## Required action
Change "top-left" to "upper-left" in the items from the start up to and including the line with "14: (860, 370)", and copy those lines with nothing else altered and the pictures left out.

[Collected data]
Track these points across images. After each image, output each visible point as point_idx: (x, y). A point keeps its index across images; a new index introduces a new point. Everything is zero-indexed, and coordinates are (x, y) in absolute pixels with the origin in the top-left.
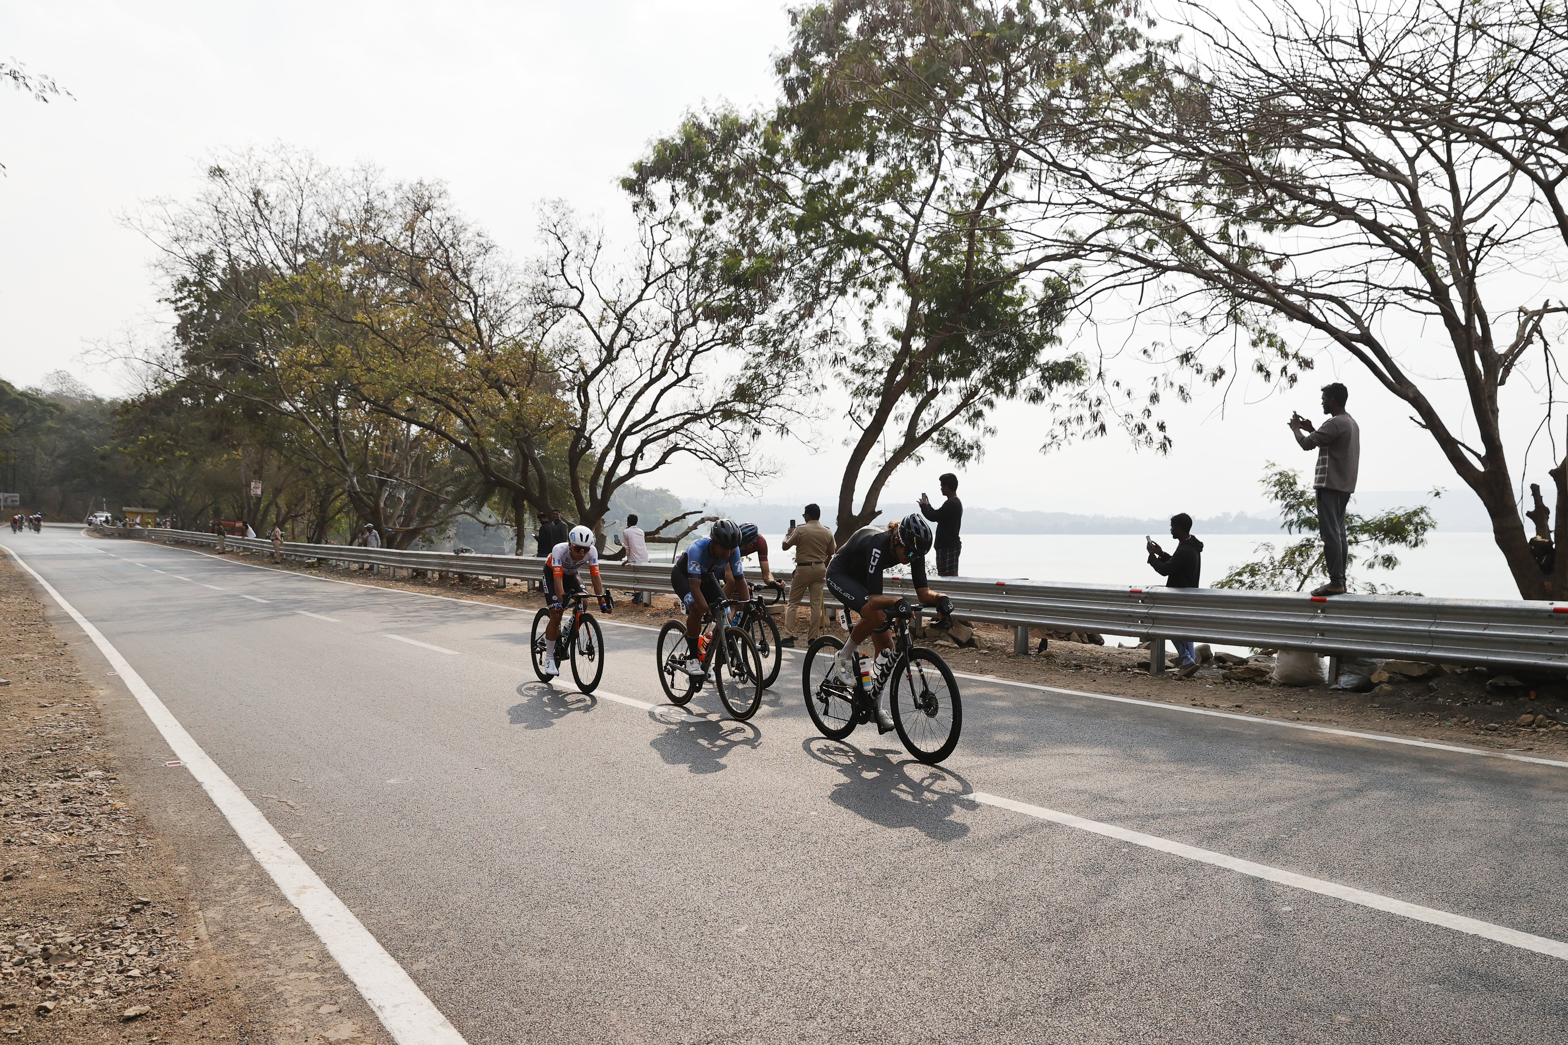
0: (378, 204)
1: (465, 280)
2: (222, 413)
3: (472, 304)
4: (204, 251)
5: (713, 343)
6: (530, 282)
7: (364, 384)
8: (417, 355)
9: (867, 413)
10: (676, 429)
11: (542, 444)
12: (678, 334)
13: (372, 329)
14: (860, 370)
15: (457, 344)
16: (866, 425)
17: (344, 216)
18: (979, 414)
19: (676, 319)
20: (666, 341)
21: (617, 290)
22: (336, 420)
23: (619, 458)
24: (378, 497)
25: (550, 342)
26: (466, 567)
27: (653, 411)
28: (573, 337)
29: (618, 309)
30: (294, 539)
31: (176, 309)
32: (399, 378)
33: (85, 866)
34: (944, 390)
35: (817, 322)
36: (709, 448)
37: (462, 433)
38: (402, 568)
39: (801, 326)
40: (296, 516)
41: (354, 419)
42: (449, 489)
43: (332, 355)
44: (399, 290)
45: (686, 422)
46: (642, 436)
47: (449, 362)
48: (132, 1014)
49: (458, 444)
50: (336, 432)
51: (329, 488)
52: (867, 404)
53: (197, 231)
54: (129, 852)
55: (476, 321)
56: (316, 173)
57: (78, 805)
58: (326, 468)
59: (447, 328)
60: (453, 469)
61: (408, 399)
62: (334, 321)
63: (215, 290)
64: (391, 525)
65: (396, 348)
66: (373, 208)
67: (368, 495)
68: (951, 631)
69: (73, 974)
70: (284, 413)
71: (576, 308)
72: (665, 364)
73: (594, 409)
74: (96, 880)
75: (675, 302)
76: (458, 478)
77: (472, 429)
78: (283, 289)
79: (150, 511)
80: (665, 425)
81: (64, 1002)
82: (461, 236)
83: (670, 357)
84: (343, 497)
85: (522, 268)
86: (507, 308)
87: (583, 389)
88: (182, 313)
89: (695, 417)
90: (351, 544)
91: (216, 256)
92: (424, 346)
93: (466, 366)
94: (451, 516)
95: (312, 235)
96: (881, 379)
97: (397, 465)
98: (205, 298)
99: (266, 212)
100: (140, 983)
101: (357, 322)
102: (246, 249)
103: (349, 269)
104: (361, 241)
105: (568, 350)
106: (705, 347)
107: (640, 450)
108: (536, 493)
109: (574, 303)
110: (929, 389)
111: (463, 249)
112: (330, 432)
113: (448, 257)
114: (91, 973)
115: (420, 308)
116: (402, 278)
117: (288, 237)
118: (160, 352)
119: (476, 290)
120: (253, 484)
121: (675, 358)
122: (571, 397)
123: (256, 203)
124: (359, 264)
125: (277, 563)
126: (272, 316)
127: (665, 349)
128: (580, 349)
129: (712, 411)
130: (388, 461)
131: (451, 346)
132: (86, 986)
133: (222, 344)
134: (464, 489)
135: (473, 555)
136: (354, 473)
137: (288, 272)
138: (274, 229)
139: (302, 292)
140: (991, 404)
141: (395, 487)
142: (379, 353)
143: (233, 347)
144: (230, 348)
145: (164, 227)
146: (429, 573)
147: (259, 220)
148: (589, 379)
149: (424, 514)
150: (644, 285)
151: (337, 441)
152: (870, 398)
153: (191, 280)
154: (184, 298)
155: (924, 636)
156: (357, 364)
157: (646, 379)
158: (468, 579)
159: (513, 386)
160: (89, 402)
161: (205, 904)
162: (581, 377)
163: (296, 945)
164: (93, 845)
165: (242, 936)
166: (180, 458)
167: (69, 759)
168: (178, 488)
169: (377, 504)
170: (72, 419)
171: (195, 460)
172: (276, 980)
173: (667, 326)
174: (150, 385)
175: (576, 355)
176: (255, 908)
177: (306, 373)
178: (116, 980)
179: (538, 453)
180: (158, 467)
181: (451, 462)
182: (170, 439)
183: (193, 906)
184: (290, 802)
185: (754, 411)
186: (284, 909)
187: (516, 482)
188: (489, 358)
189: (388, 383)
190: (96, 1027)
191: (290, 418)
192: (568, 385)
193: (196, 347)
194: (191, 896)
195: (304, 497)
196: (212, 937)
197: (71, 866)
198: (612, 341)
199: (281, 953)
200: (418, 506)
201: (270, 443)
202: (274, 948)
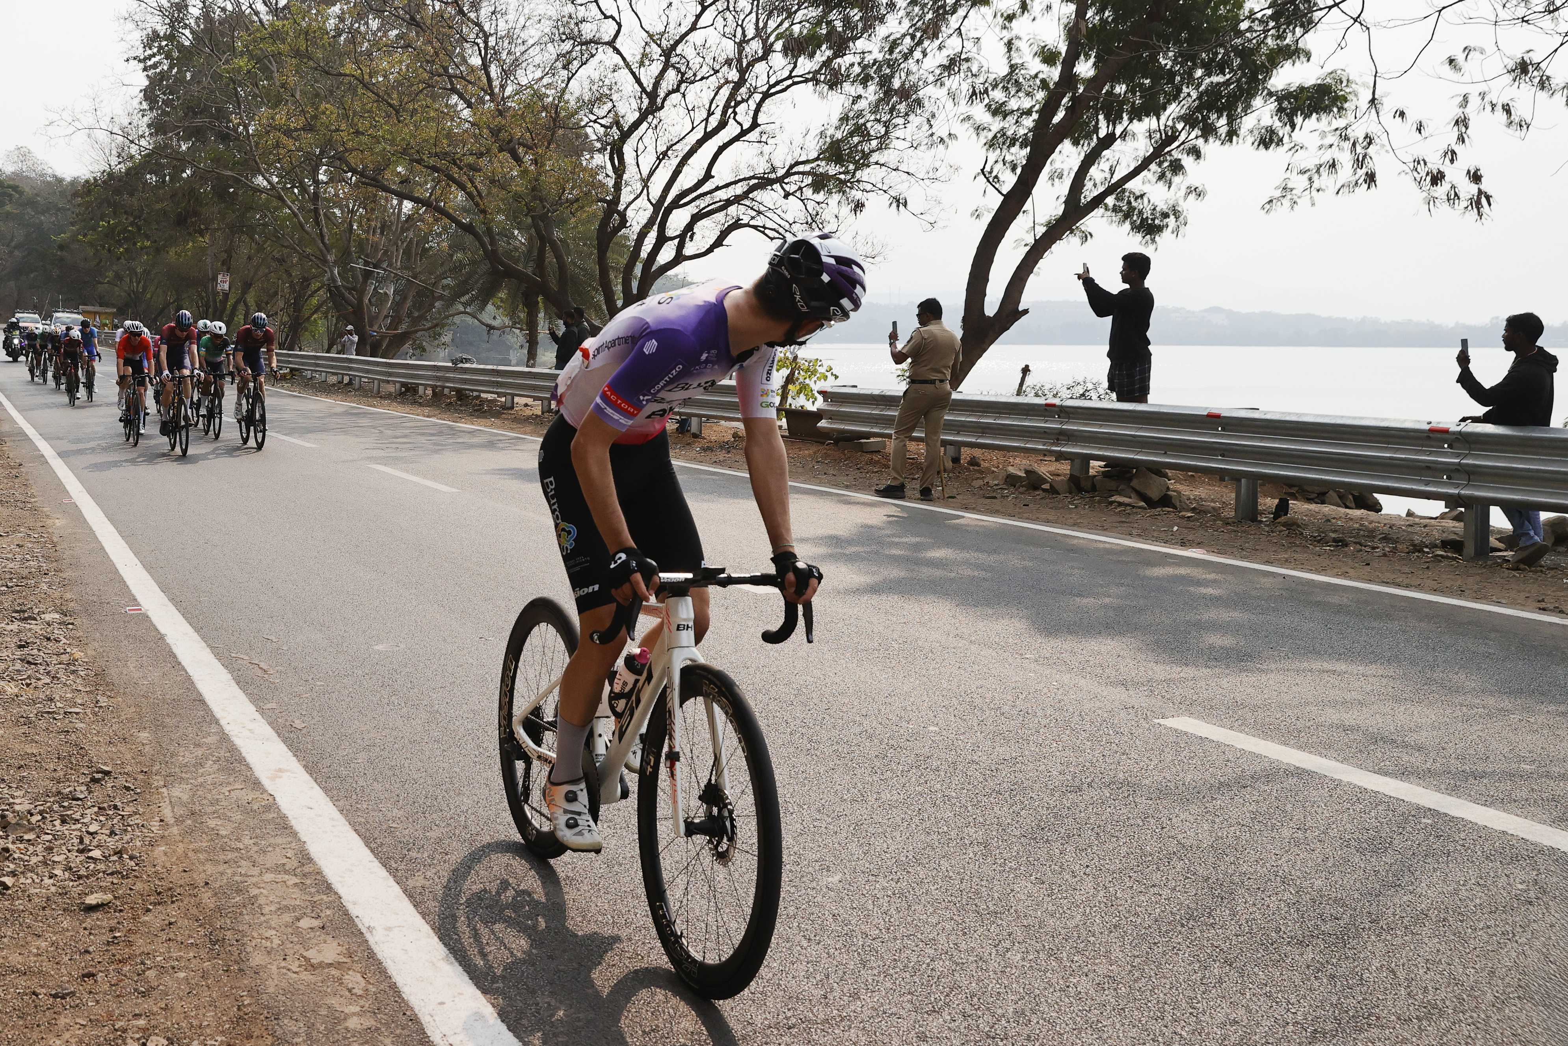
1: (472, 15)
2: (190, 191)
3: (482, 45)
5: (790, 82)
6: (552, 12)
7: (350, 151)
8: (414, 112)
9: (1009, 171)
10: (737, 200)
11: (563, 222)
12: (742, 72)
13: (362, 82)
14: (998, 110)
15: (461, 96)
16: (1006, 189)
18: (1177, 167)
19: (740, 52)
20: (727, 82)
21: (664, 18)
22: (316, 194)
23: (662, 239)
24: (362, 292)
25: (578, 88)
26: (466, 381)
27: (708, 176)
28: (607, 82)
29: (664, 43)
31: (145, 69)
32: (393, 142)
33: (42, 724)
34: (1124, 135)
35: (940, 48)
36: (783, 223)
37: (464, 210)
39: (917, 54)
41: (336, 195)
42: (445, 282)
43: (315, 117)
44: (393, 33)
45: (752, 189)
46: (692, 209)
47: (452, 120)
48: (94, 902)
49: (459, 224)
50: (316, 210)
51: (306, 281)
52: (1009, 158)
54: (88, 711)
55: (485, 67)
57: (35, 652)
58: (303, 256)
59: (450, 77)
60: (452, 256)
61: (399, 169)
62: (317, 74)
63: (187, 43)
64: (376, 328)
65: (390, 105)
67: (351, 290)
68: (1135, 483)
69: (31, 848)
70: (258, 190)
71: (611, 44)
72: (724, 112)
73: (631, 174)
74: (54, 741)
75: (739, 29)
76: (457, 268)
77: (477, 204)
78: (263, 39)
79: (108, 310)
80: (723, 195)
81: (22, 880)
83: (732, 103)
84: (321, 292)
86: (523, 48)
87: (617, 150)
88: (150, 73)
89: (764, 182)
90: (328, 352)
92: (423, 100)
93: (473, 124)
94: (447, 317)
96: (1029, 122)
97: (386, 252)
98: (176, 54)
100: (101, 866)
101: (346, 75)
105: (600, 99)
106: (778, 88)
107: (689, 227)
108: (554, 285)
109: (606, 38)
110: (1102, 133)
112: (310, 211)
114: (50, 849)
115: (419, 54)
116: (398, 17)
118: (125, 122)
119: (486, 28)
120: (220, 277)
121: (738, 104)
122: (601, 159)
126: (249, 72)
127: (725, 92)
128: (615, 97)
129: (788, 174)
130: (375, 246)
131: (454, 99)
132: (45, 863)
133: (192, 109)
134: (465, 282)
135: (474, 366)
136: (335, 263)
137: (266, 18)
139: (283, 40)
140: (1196, 153)
141: (381, 281)
142: (370, 111)
143: (204, 111)
144: (201, 113)
146: (421, 388)
148: (625, 135)
149: (416, 314)
150: (699, 8)
151: (317, 223)
152: (1013, 150)
153: (162, 34)
154: (154, 55)
155: (1094, 488)
156: (343, 127)
157: (699, 134)
158: (467, 397)
159: (529, 148)
160: (49, 183)
161: (170, 780)
162: (615, 133)
163: (272, 840)
164: (51, 700)
165: (212, 823)
166: (141, 249)
167: (25, 598)
168: (138, 283)
169: (360, 301)
170: (31, 203)
171: (158, 251)
172: (251, 880)
173: (728, 62)
174: (114, 161)
175: (610, 105)
176: (225, 790)
177: (284, 139)
178: (77, 860)
179: (557, 234)
180: (119, 259)
181: (450, 247)
182: (132, 224)
183: (157, 781)
184: (262, 665)
185: (846, 173)
186: (257, 794)
187: (529, 271)
188: (500, 113)
189: (379, 148)
190: (55, 914)
191: (264, 196)
192: (598, 145)
193: (164, 113)
194: (155, 769)
195: (276, 293)
196: (179, 821)
197: (28, 722)
198: (657, 84)
199: (255, 848)
200: (409, 303)
201: (241, 227)
202: (247, 841)
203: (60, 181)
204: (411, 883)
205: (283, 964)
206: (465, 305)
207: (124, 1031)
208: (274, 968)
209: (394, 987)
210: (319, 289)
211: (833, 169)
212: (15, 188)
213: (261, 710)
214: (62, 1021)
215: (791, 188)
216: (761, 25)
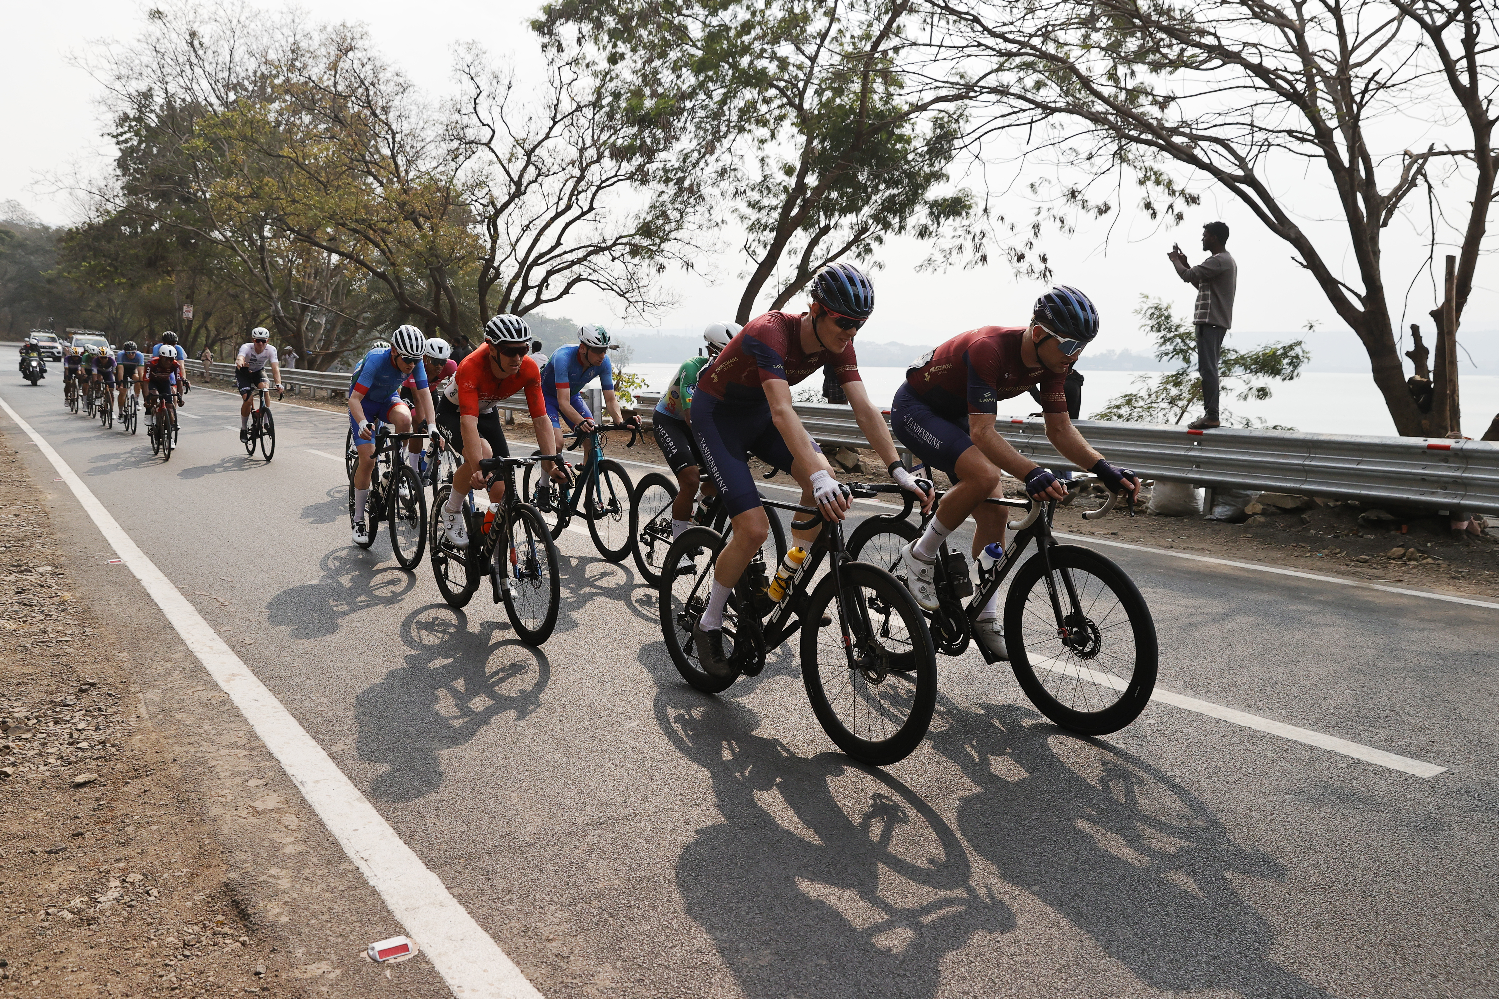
0: (303, 45)
1: (383, 117)
2: (158, 241)
3: (391, 140)
4: (143, 88)
5: (615, 179)
6: (444, 120)
7: (289, 215)
8: (338, 187)
9: (762, 247)
10: (580, 261)
11: (453, 274)
12: (583, 170)
13: (297, 163)
14: (755, 206)
15: (375, 178)
16: (760, 259)
17: (272, 56)
18: (868, 250)
19: (581, 157)
21: (526, 128)
22: (262, 247)
23: (525, 288)
24: (300, 321)
25: (463, 176)
27: (558, 243)
28: (484, 172)
29: (526, 146)
30: (222, 360)
31: (118, 143)
32: (322, 210)
33: (38, 650)
34: (836, 226)
35: (717, 160)
36: (611, 279)
37: (378, 262)
38: (321, 389)
39: (702, 164)
40: (224, 339)
41: (279, 247)
42: (365, 315)
43: (260, 188)
44: (322, 127)
45: (589, 254)
46: (547, 267)
47: (368, 195)
48: (82, 781)
49: (375, 273)
50: (262, 260)
51: (255, 312)
52: (762, 239)
53: (137, 69)
54: (76, 639)
55: (393, 157)
56: (247, 15)
57: (31, 596)
58: (253, 294)
59: (366, 162)
60: (370, 296)
61: (329, 230)
62: (261, 155)
63: (153, 125)
64: (312, 348)
65: (319, 181)
66: (298, 48)
67: (291, 320)
68: (838, 457)
69: (28, 745)
70: (215, 241)
71: (488, 145)
72: (570, 199)
73: (502, 240)
74: (48, 663)
75: (580, 139)
76: (374, 305)
77: (388, 259)
78: (216, 125)
80: (569, 257)
81: (21, 769)
82: (381, 76)
83: (575, 192)
85: (437, 106)
86: (423, 144)
87: (492, 222)
88: (122, 146)
89: (598, 250)
91: (154, 93)
92: (346, 179)
93: (384, 199)
95: (243, 74)
96: (775, 215)
97: (318, 292)
98: (144, 133)
99: (201, 52)
100: (88, 754)
101: (283, 157)
102: (182, 87)
103: (276, 106)
104: (288, 80)
105: (479, 185)
106: (608, 183)
107: (545, 280)
108: (447, 319)
109: (485, 140)
110: (822, 225)
111: (382, 87)
112: (258, 259)
113: (368, 96)
114: (44, 744)
115: (342, 143)
116: (325, 115)
117: (221, 75)
118: (102, 184)
119: (394, 127)
120: (185, 308)
121: (579, 193)
122: (482, 229)
123: (192, 44)
124: (285, 101)
125: (206, 382)
126: (205, 150)
127: (571, 184)
128: (490, 184)
129: (615, 244)
130: (310, 288)
131: (370, 179)
132: (40, 755)
133: (159, 176)
134: (380, 315)
136: (278, 299)
137: (220, 109)
138: (208, 68)
139: (233, 128)
140: (879, 239)
141: (315, 313)
142: (303, 185)
143: (169, 178)
144: (166, 180)
145: (107, 66)
147: (194, 60)
148: (499, 212)
149: (343, 338)
150: (552, 123)
151: (264, 268)
152: (765, 233)
153: (131, 116)
154: (125, 133)
156: (283, 196)
157: (552, 213)
159: (427, 218)
160: (37, 230)
161: (144, 687)
162: (491, 210)
163: (227, 726)
164: (45, 632)
165: (179, 716)
166: (119, 284)
167: (22, 555)
168: (117, 311)
169: (299, 328)
170: (21, 245)
171: (132, 286)
172: (209, 755)
173: (573, 163)
174: (93, 214)
175: (487, 189)
176: (190, 692)
177: (235, 204)
178: (67, 750)
179: (449, 282)
180: (99, 292)
181: (368, 290)
182: (110, 265)
183: (134, 688)
184: (220, 599)
185: (654, 245)
186: (216, 693)
187: (428, 308)
188: (405, 192)
189: (311, 214)
190: (49, 791)
191: (220, 246)
192: (479, 218)
193: (135, 179)
194: (132, 679)
195: (231, 321)
196: (151, 716)
197: (25, 649)
198: (521, 176)
199: (213, 732)
200: (337, 330)
201: (201, 270)
202: (207, 727)
203: (46, 229)
204: (334, 748)
205: (235, 813)
206: (380, 332)
207: (108, 872)
208: (228, 816)
209: (321, 823)
210: (266, 319)
211: (645, 242)
212: (6, 233)
213: (218, 632)
214: (56, 870)
215: (617, 254)
216: (596, 137)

## Expected answer
Track these points across images. After each image, output each visible point as point_idx: (x, y). A point keeps its index across images; a new index introduces a new point. Everything is zero-indexed, and coordinates are (x, y) in absolute pixels with the origin in the upper-left.
0: (378, 204)
1: (465, 280)
2: (222, 413)
3: (472, 304)
4: (204, 251)
5: (713, 343)
6: (530, 282)
7: (364, 384)
8: (417, 355)
9: (867, 413)
10: (676, 429)
11: (542, 444)
12: (678, 334)
13: (372, 329)
14: (860, 370)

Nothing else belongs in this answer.